Quote the records that follow in full, leaving the pictures out.

───── INPUT MATERIAL ─────

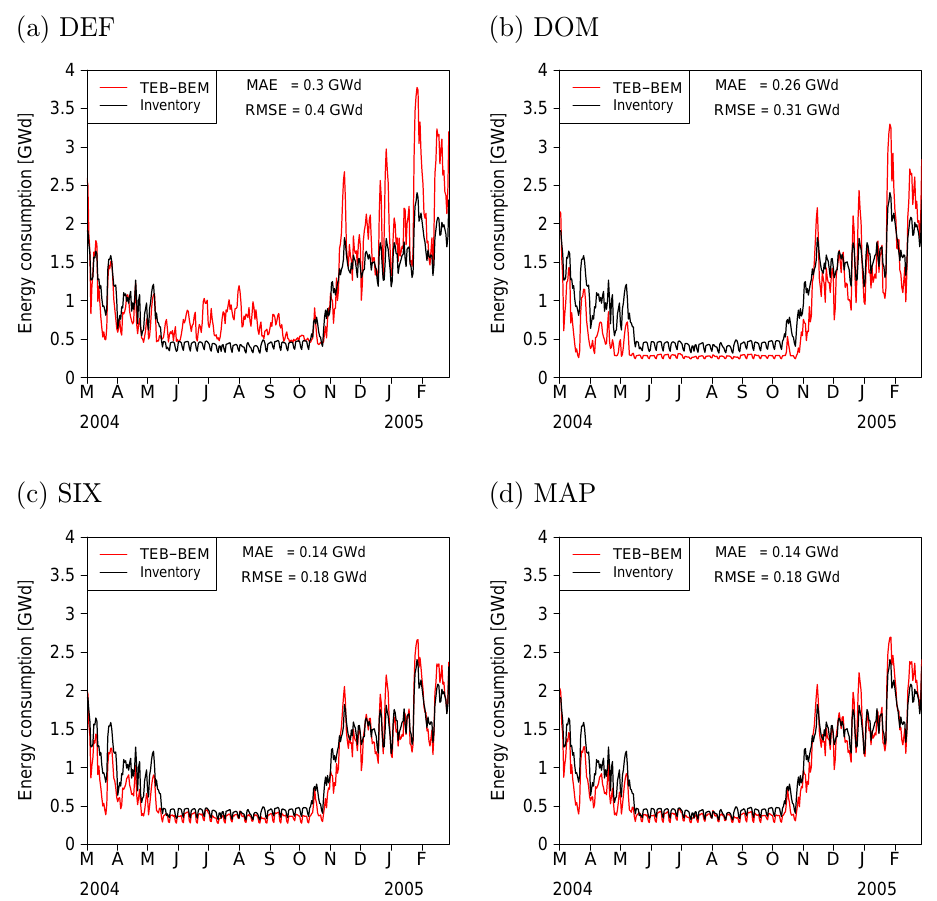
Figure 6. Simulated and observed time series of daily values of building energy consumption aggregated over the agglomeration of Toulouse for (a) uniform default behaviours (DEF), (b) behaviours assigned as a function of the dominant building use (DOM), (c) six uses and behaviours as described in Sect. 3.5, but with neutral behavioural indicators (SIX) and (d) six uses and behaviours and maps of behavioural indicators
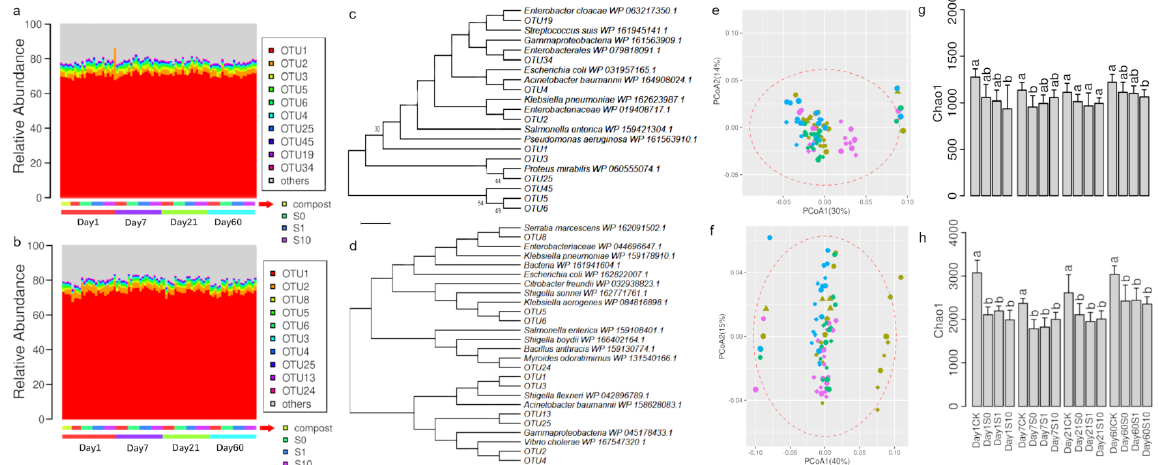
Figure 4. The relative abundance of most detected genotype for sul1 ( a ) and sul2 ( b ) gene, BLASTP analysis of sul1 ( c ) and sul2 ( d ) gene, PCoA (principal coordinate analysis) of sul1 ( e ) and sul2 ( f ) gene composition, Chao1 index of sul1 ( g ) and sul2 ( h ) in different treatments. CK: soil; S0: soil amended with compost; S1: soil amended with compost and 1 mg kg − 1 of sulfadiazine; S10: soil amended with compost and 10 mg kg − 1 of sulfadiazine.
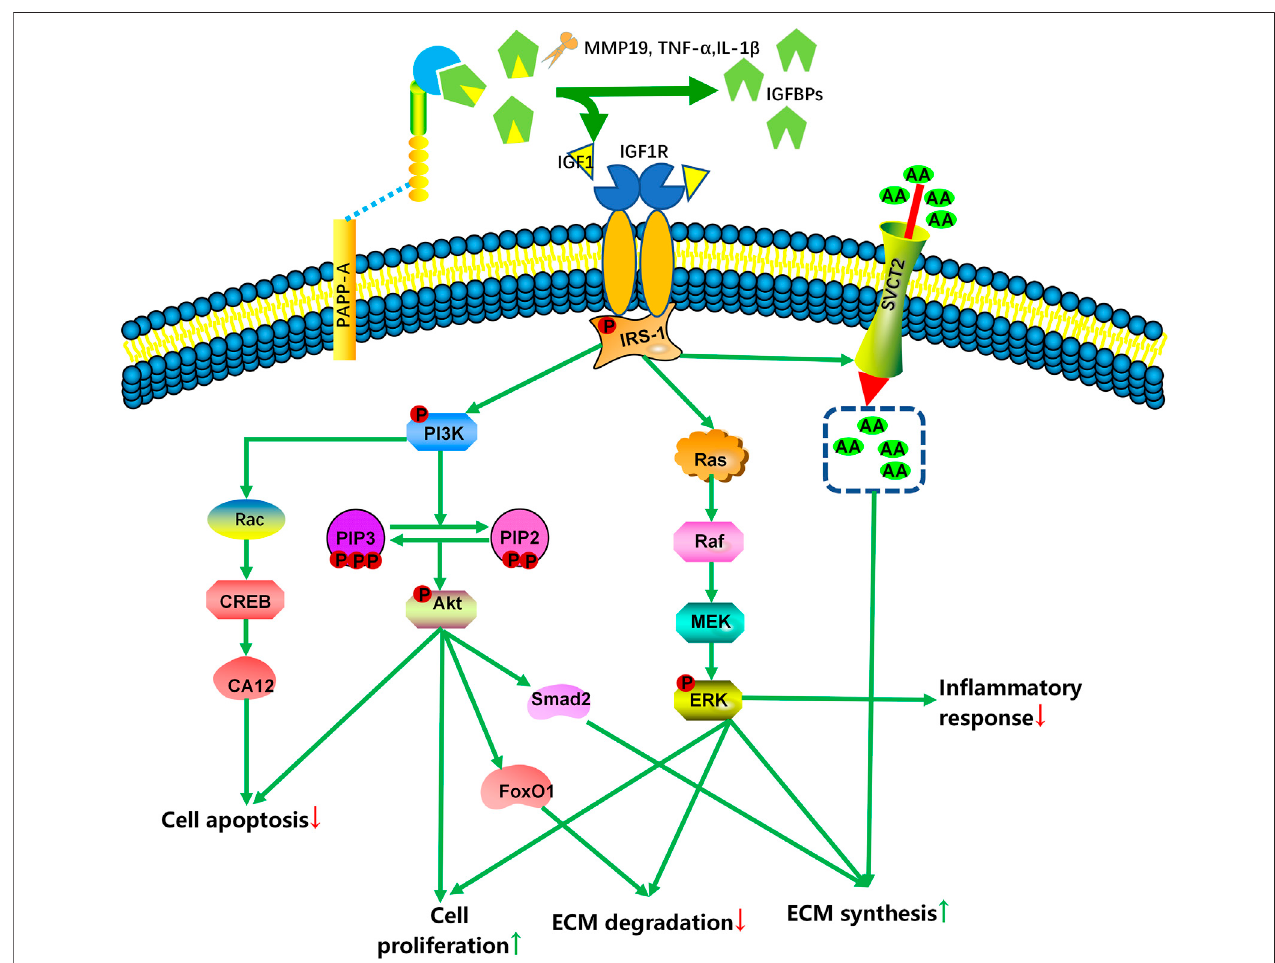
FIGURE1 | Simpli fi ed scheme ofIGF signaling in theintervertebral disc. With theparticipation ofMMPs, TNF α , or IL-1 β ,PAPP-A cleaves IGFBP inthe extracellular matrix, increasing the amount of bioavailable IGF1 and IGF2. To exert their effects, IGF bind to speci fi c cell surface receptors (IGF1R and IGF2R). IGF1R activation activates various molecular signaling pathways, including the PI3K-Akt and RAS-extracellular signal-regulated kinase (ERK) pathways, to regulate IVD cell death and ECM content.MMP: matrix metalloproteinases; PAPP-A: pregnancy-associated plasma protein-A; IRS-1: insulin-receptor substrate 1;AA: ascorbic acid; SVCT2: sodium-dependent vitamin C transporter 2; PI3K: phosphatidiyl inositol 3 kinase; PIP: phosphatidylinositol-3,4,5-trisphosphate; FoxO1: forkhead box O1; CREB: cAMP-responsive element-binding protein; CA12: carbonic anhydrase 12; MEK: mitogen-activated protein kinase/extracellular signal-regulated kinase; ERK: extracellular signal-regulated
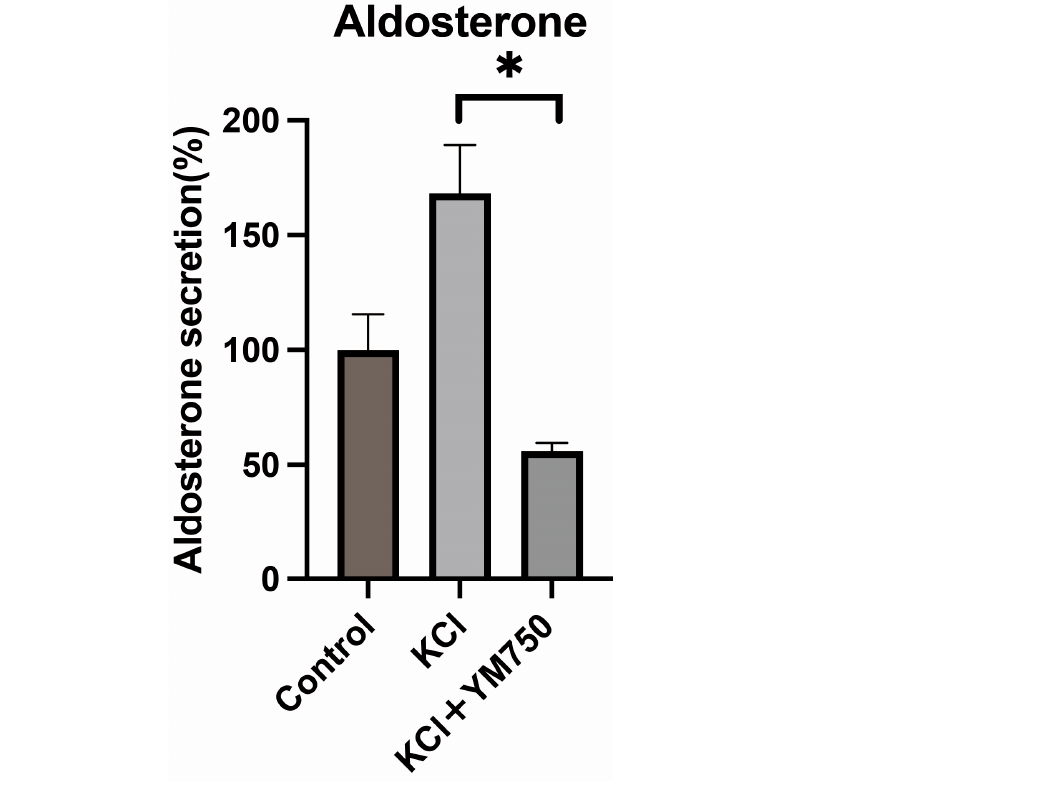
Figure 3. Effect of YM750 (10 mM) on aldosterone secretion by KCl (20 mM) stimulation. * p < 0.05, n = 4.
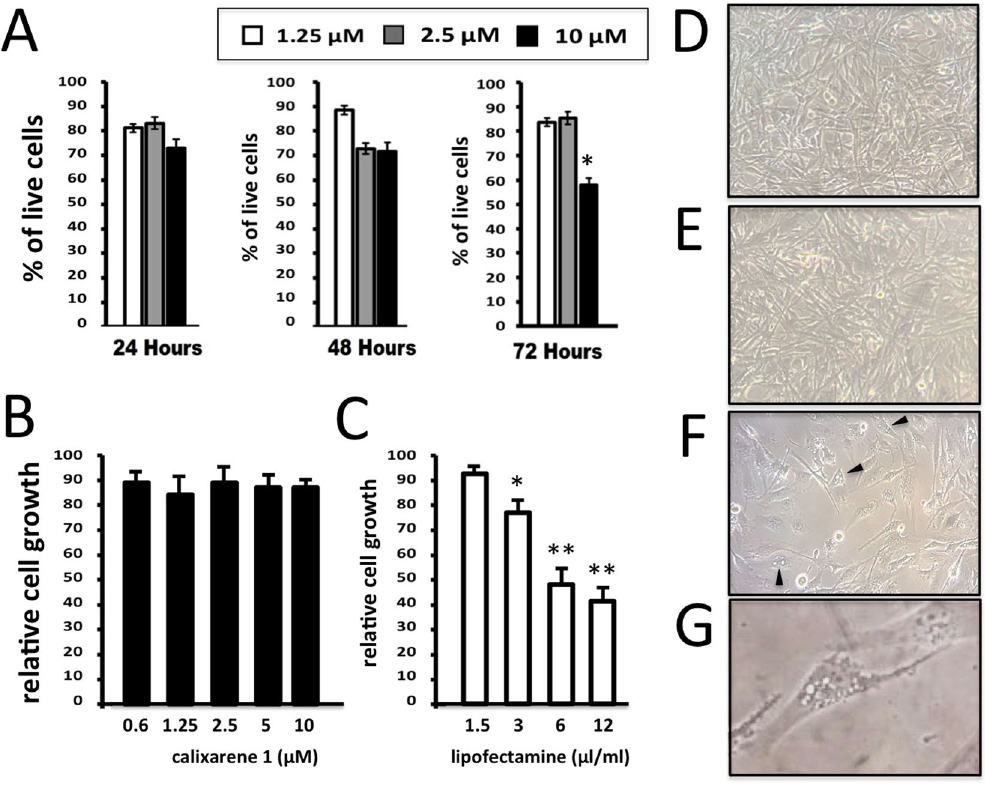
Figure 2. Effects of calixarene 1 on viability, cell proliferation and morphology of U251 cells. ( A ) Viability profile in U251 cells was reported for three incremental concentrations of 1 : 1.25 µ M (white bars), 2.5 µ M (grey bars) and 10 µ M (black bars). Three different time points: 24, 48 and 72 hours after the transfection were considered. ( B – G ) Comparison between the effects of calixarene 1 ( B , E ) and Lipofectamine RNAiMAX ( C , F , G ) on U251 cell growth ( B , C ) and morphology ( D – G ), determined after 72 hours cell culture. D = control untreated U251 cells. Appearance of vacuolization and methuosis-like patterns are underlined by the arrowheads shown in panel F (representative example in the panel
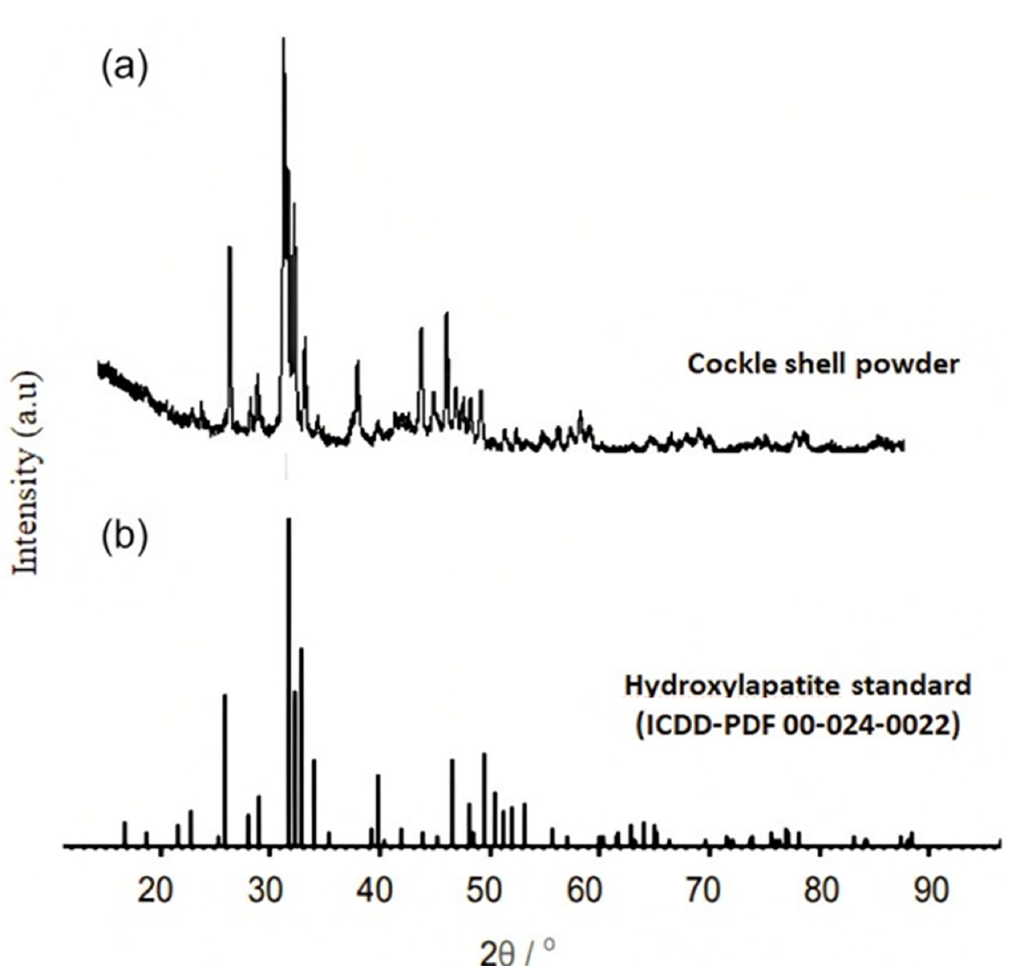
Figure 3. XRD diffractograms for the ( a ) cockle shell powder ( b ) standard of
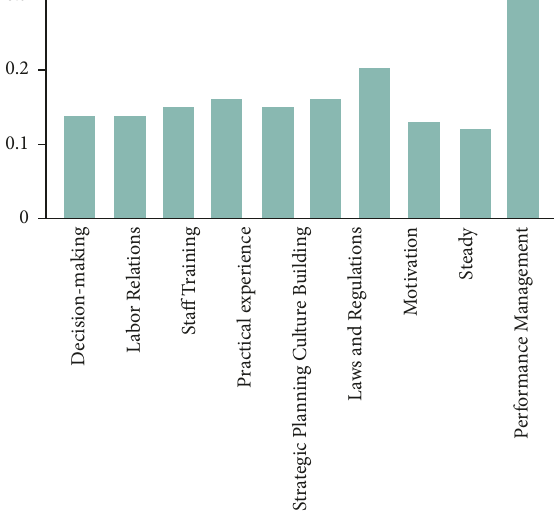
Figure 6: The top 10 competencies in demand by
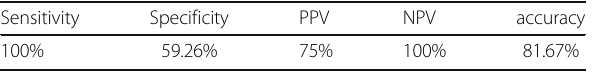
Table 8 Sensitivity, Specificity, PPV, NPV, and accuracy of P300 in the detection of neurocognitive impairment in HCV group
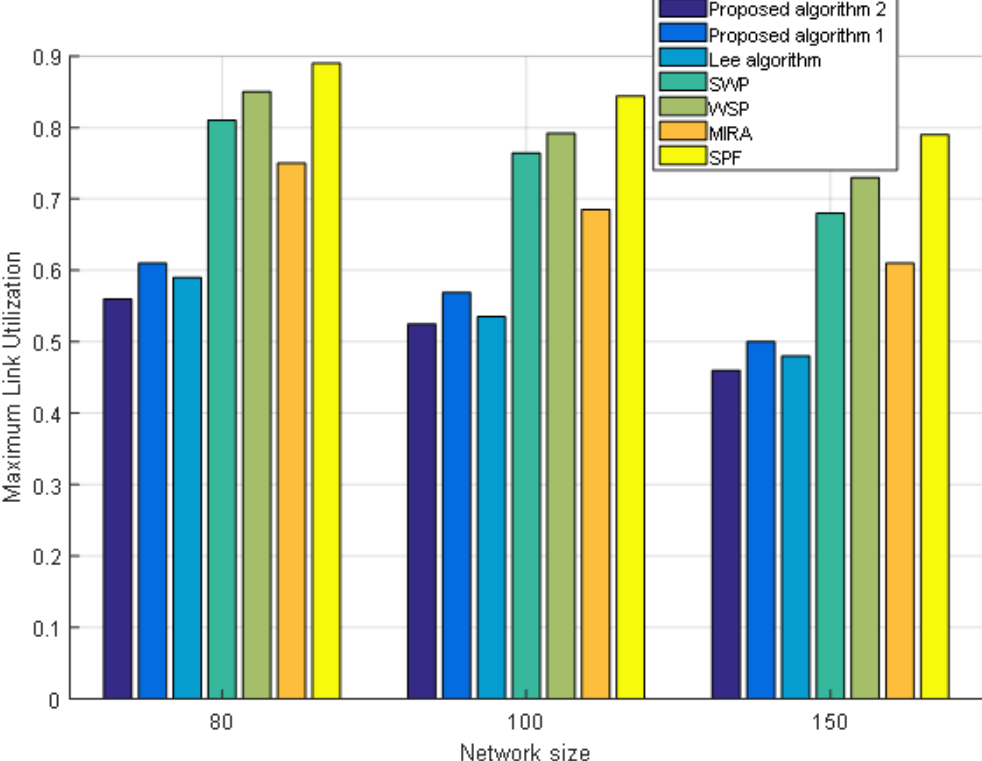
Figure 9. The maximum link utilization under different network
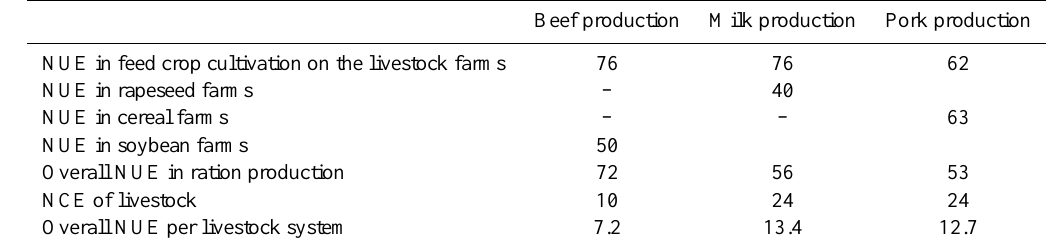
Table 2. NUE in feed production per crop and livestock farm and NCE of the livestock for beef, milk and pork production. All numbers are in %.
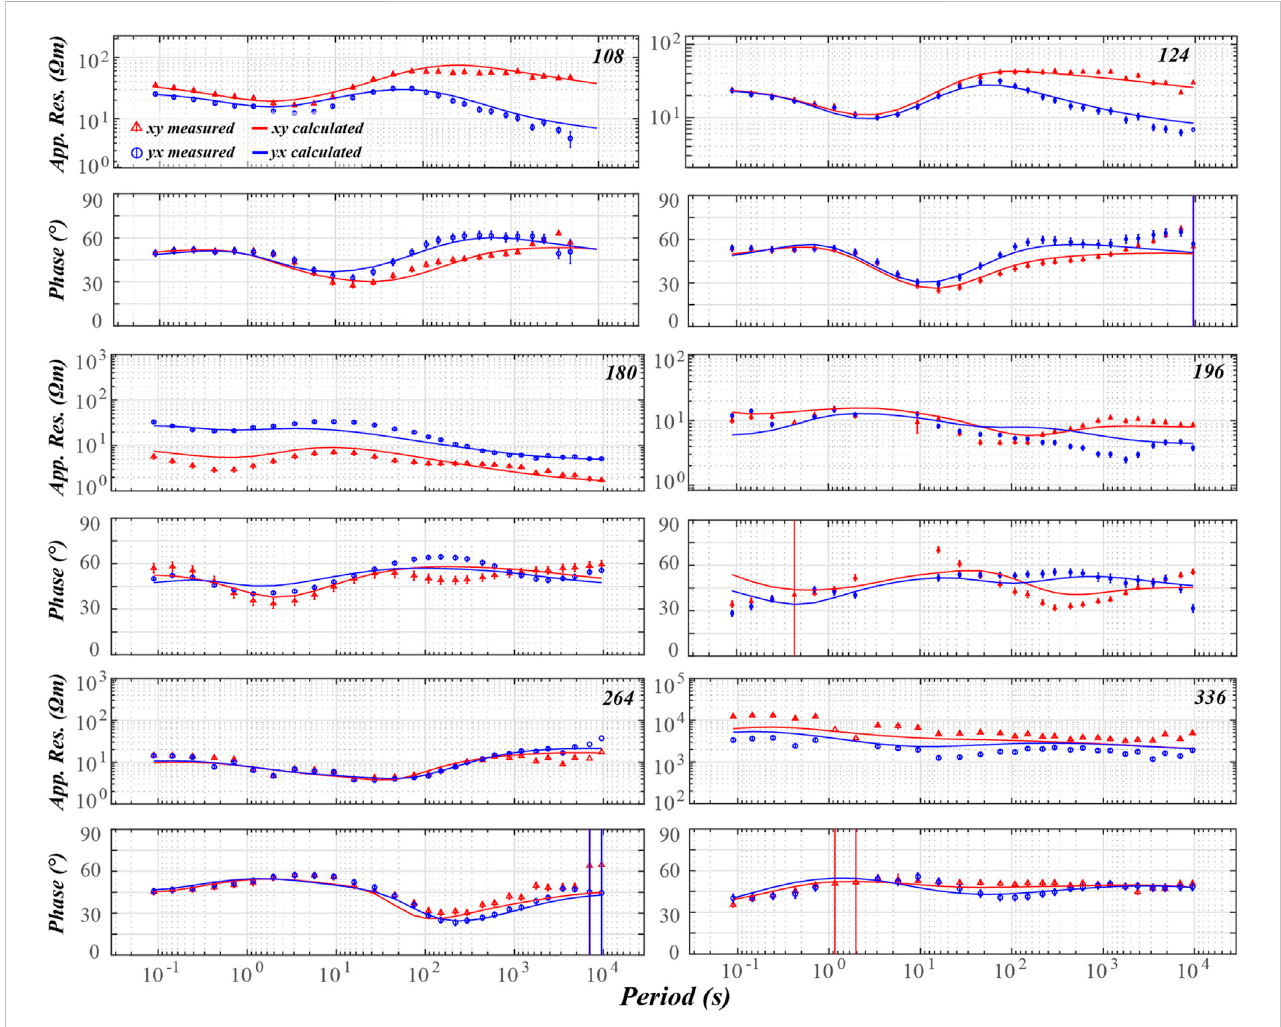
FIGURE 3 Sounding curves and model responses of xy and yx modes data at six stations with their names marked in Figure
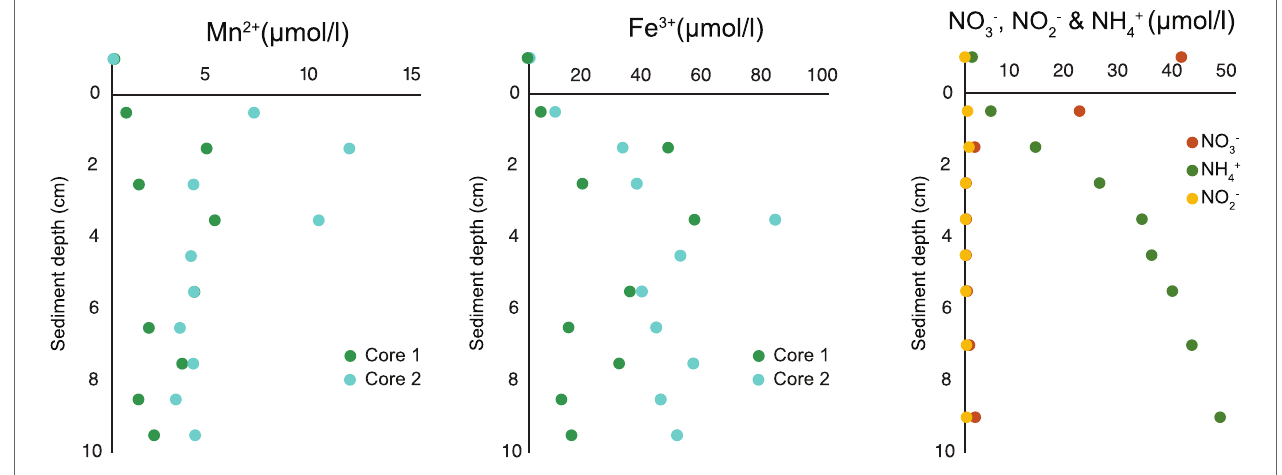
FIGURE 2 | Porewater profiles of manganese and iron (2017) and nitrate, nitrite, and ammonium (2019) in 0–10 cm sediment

─────

__RESULT OF THE TASK__
Figure 6. Simulated and observed time series of daily values of building energy consumption aggregated over the agglomeration of Toulouse for (a) uniform default behaviours (DEF), (b) behaviours assigned as a function of the dominant building use (DOM), (c) six uses and behaviours as described in Sect. 3.5, but with neutral behavioural indicators (SIX) and (d) six uses and behaviours and maps of behavioural indicators
Figure 4. The relative abundance of most detected genotype for sul1 ( a ) and sul2 ( b ) gene, BLASTP analysis of sul1 ( c ) and sul2 ( d ) gene, PCoA (principal coordinate analysis) of sul1 ( e ) and sul2 ( f ) gene composition, Chao1 index of sul1 ( g ) and sul2 ( h ) in different treatments. CK: soil; S0: soil amended with compost; S1: soil amended with compost and 1 mg kg − 1 of sulfadiazine; S10: soil amended with compost and 10 mg kg − 1 of sulfadiazine.
FIGURE1 | Simpli fi ed scheme ofIGF signaling in theintervertebral disc. With theparticipation ofMMPs, TNF α , or IL-1 β ,PAPP-A cleaves IGFBP inthe extracellular matrix, increasing the amount of bioavailable IGF1 and IGF2. To exert their effects, IGF bind to speci fi c cell surface receptors (IGF1R and IGF2R). IGF1R activation activates various molecular signaling pathways, including the PI3K-Akt and RAS-extracellular signal-regulated kinase (ERK) pathways, to regulate IVD cell death and ECM content.MMP: matrix metalloproteinases; PAPP-A: pregnancy-associated plasma protein-A; IRS-1: insulin-receptor substrate 1;AA: ascorbic acid; SVCT2: sodium-dependent vitamin C transporter 2; PI3K: phosphatidiyl inositol 3 kinase; PIP: phosphatidylinositol-3,4,5-trisphosphate; FoxO1: forkhead box O1; CREB: cAMP-responsive element-binding protein; CA12: carbonic anhydrase 12; MEK: mitogen-activated protein kinase/extracellular signal-regulated kinase; ERK: extracellular signal-regulated
Figure 3. Effect of YM750 (10 mM) on aldosterone secretion by KCl (20 mM) stimulation. * p < 0.05, n = 4.
Figure 2. Effects of calixarene 1 on viability, cell proliferation and morphology of U251 cells. ( A ) Viability profile in U251 cells was reported for three incremental concentrations of 1 : 1.25 µ M (white bars), 2.5 µ M (grey bars) and 10 µ M (black bars). Three different time points: 24, 48 and 72 hours after the transfection were considered. ( B – G ) Comparison between the effects of calixarene 1 ( B , E ) and Lipofectamine RNAiMAX ( C , F , G ) on U251 cell growth ( B , C ) and morphology ( D – G ), determined after 72 hours cell culture. D = control untreated U251 cells. Appearance of vacuolization and methuosis-like patterns are underlined by the arrowheads shown in panel F (representative example in the panel
Figure 3. XRD diffractograms for the ( a ) cockle shell powder ( b ) standard of
Figure 6: The top 10 competencies in demand by
Table 8 Sensitivity, Specificity, PPV, NPV, and accuracy of P300 in the detection of neurocognitive impairment in HCV group
Figure 9. The maximum link utilization under different network
Table 2. NUE in feed production per crop and livestock farm and NCE of the livestock for beef, milk and pork production. All numbers are in %.
FIGURE 3 Sounding curves and model responses of xy and yx modes data at six stations with their names marked in Figure
FIGURE 2 | Porewater profiles of manganese and iron (2017) and nitrate, nitrite, and ammonium (2019) in 0–10 cm sediment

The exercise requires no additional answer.